Problem to work on | Please repeat each line of the data exactly, with nothing left out.

Extracted data entries:
##############################

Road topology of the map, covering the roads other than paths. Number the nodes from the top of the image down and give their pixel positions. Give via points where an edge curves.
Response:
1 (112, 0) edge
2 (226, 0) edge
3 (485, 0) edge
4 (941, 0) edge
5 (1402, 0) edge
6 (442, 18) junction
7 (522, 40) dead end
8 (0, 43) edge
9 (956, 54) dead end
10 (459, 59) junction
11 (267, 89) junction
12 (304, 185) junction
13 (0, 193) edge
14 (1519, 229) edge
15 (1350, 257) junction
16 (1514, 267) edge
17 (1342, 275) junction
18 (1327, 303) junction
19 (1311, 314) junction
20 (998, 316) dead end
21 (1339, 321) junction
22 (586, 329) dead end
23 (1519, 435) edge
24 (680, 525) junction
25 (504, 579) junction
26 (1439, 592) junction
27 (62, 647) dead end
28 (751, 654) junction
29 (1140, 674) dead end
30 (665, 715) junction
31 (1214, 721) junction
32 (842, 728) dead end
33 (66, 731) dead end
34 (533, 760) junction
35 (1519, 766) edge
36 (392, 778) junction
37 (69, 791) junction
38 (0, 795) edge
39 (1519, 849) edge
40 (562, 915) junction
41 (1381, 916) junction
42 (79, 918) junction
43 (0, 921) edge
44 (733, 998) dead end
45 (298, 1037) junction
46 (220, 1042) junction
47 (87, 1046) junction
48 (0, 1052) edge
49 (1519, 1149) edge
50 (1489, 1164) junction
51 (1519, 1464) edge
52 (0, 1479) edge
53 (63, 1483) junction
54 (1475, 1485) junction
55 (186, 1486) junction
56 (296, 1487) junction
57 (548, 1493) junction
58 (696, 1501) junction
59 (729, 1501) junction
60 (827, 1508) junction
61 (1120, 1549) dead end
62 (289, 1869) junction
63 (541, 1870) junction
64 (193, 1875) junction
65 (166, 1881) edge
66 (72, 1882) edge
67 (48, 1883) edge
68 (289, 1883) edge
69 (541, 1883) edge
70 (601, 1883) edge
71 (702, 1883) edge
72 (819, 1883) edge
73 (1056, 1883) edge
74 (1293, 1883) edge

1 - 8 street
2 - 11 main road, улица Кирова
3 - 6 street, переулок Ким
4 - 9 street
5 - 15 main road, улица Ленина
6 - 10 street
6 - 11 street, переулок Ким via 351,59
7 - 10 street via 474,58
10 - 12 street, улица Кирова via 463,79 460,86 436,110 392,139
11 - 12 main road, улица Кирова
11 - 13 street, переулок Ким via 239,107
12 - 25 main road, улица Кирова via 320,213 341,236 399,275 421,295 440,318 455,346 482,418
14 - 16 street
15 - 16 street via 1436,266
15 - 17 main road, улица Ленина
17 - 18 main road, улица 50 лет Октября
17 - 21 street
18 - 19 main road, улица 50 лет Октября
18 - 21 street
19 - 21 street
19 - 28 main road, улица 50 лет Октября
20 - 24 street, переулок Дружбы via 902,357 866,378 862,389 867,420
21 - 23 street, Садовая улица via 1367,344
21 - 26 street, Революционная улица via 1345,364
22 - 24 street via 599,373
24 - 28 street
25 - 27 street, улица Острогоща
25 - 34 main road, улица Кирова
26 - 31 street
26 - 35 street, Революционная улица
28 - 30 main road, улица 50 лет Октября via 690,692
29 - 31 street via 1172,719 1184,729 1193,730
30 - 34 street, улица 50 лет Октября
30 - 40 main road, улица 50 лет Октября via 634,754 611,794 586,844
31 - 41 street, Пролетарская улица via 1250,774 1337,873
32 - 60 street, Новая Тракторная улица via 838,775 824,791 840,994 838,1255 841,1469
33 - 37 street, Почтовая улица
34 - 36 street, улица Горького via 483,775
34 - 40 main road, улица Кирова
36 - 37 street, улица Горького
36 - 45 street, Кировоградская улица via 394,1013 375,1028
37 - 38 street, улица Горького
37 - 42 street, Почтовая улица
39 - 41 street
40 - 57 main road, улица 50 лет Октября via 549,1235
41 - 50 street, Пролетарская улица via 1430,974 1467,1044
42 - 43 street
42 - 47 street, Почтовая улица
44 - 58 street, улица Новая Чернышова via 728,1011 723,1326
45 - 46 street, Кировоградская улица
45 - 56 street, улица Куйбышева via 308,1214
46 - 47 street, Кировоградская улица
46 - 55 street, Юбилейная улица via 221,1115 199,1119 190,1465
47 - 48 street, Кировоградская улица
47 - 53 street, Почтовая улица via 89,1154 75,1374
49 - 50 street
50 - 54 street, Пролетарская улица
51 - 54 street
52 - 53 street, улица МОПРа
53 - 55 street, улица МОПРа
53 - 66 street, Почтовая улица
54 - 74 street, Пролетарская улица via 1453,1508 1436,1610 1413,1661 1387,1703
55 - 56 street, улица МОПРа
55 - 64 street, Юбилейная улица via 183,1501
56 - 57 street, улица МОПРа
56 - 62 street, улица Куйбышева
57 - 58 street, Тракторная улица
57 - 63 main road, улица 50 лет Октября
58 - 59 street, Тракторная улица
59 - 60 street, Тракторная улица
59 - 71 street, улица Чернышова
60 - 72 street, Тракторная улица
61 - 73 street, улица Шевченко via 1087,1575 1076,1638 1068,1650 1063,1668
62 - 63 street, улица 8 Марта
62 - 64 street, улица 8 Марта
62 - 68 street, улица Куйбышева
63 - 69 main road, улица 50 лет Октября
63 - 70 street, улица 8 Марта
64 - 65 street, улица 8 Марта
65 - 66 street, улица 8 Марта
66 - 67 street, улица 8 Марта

##############################

Answer box |
Road topology of the map, covering the roads other than paths. Number the nodes from the top of the image down and give their pixel positions. Give via points where an edge curves.
Response:
1 (112, 0) edge
2 (226, 0) edge
3 (485, 0) edge
4 (941, 0) edge
5 (1402, 0) edge
6 (442, 18) junction
7 (522, 40) dead end
8 (0, 43) edge
9 (956, 54) dead end
10 (459, 59) junction
11 (267, 89) junction
12 (304, 185) junction
13 (0, 193) edge
14 (1519, 229) edge
15 (1350, 257) junction
16 (1514, 267) edge
17 (1342, 275) junction
18 (1327, 303) junction
19 (1311, 314) junction
20 (998, 316) dead end
21 (1339, 321) junction
22 (586, 329) dead end
23 (1519, 435) edge
24 (680, 525) junction
25 (504, 579) junction
26 (1439, 592) junction
27 (62, 647) dead end
28 (751, 654) junction
29 (1140, 674) dead end
30 (665, 715) junction
31 (1214, 721) junction
32 (842, 728) dead end
33 (66, 731) dead end
34 (533, 760) junction
35 (1519, 766) edge
36 (392, 778) junction
37 (69, 791) junction
38 (0, 795) edge
39 (1519, 849) edge
40 (562, 915) junction
41 (1381, 916) junction
42 (79, 918) junction
43 (0, 921) edge
44 (733, 998) dead end
45 (298, 1037) junction
46 (220, 1042) junction
47 (87, 1046) junction
48 (0, 1052) edge
49 (1519, 1149) edge
50 (1489, 1164) junction
51 (1519, 1464) edge
52 (0, 1479) edge
53 (63, 1483) junction
54 (1475, 1485) junction
55 (186, 1486) junction
56 (296, 1487) junction
57 (548, 1493) junction
58 (696, 1501) junction
59 (729, 1501) junction
60 (827, 1508) junction
61 (1120, 1549) dead end
62 (289, 1869) junction
63 (541, 1870) junction
64 (193, 1875) junction
65 (166, 1881) edge
66 (72, 1882) edge
67 (48, 1883) edge
68 (289, 1883) edge
69 (541, 1883) edge
70 (601, 1883) edge
71 (702, 1883) edge
72 (819, 1883) edge
73 (1056, 1883) edge
74 (1293, 1883) edge

1 - 8 street
2 - 11 main road, улица Кирова
3 - 6 street, переулок Ким
4 - 9 street
5 - 15 main road, улица Ленина
6 - 10 street
6 - 11 street, переулок Ким via 351,59
7 - 10 street via 474,58
10 - 12 street, улица Кирова via 463,79 460,86 436,110 392,139
11 - 12 main road, улица Кирова
11 - 13 street, переулок Ким via 239,107
12 - 25 main road, улица Кирова via 320,213 341,236 399,275 421,295 440,318 455,346 482,418
14 - 16 street
15 - 16 street via 1436,266
15 - 17 main road, улица Ленина
17 - 18 main road, улица 50 лет Октября
17 - 21 street
18 - 19 main road, улица 50 лет Октября
18 - 21 street
19 - 21 street
19 - 28 main road, улица 50 лет Октября
20 - 24 street, переулок Дружбы via 902,357 866,378 862,389 867,420
21 - 23 street, Садовая улица via 1367,344
21 - 26 street, Революционная улица via 1345,364
22 - 24 street via 599,373
24 - 28 street
25 - 27 street, улица Острогоща
25 - 34 main road, улица Кирова
26 - 31 street
26 - 35 street, Революционная улица
28 - 30 main road, улица 50 лет Октября via 690,692
29 - 31 street via 1172,719 1184,729 1193,730
30 - 34 street, улица 50 лет Октября
30 - 40 main road, улица 50 лет Октября via 634,754 611,794 586,844
31 - 41 street, Пролетарская улица via 1250,774 1337,873
32 - 60 street, Новая Тракторная улица via 838,775 824,791 840,994 838,1255 841,1469
33 - 37 street, Почтовая улица
34 - 36 street, улица Горького via 483,775
34 - 40 main road, улица Кирова
36 - 37 street, улица Горького
36 - 45 street, Кировоградская улица via 394,1013 375,1028
37 - 38 street, улица Горького
37 - 42 street, Почтовая улица
39 - 41 street
40 - 57 main road, улица 50 лет Октября via 549,1235
41 - 50 street, Пролетарская улица via 1430,974 1467,1044
42 - 43 street
42 - 47 street, Почтовая улица
44 - 58 street, улица Новая Чернышова via 728,1011 723,1326
45 - 46 street, Кировоградская улица
45 - 56 street, улица Куйбышева via 308,1214
46 - 47 street, Кировоградская улица
46 - 55 street, Юбилейная улица via 221,1115 199,1119 190,1465
47 - 48 street, Кировоградская улица
47 - 53 street, Почтовая улица via 89,1154 75,1374
49 - 50 street
50 - 54 street, Пролетарская улица
51 - 54 street
52 - 53 street, улица МОПРа
53 - 55 street, улица МОПРа
53 - 66 street, Почтовая улица
54 - 74 street, Пролетарская улица via 1453,1508 1436,1610 1413,1661 1387,1703
55 - 56 street, улица МОПРа
55 - 64 street, Юбилейная улица via 183,1501
56 - 57 street, улица МОПРа
56 - 62 street, улица Куйбышева
57 - 58 street, Тракторная улица
57 - 63 main road, улица 50 лет Октября
58 - 59 street, Тракторная улица
59 - 60 street, Тракторная улица
59 - 71 street, улица Чернышова
60 - 72 street, Тракторная улица
61 - 73 street, улица Шевченко via 1087,1575 1076,1638 1068,1650 1063,1668
62 - 63 street, улица 8 Марта
62 - 64 street, улица 8 Марта
62 - 68 street, улица Куйбышева
63 - 69 main road, улица 50 лет Октября
63 - 70 street, улица 8 Марта
64 - 65 street, улица 8 Марта
65 - 66 street, улица 8 Марта
66 - 67 street, улица 8 Марта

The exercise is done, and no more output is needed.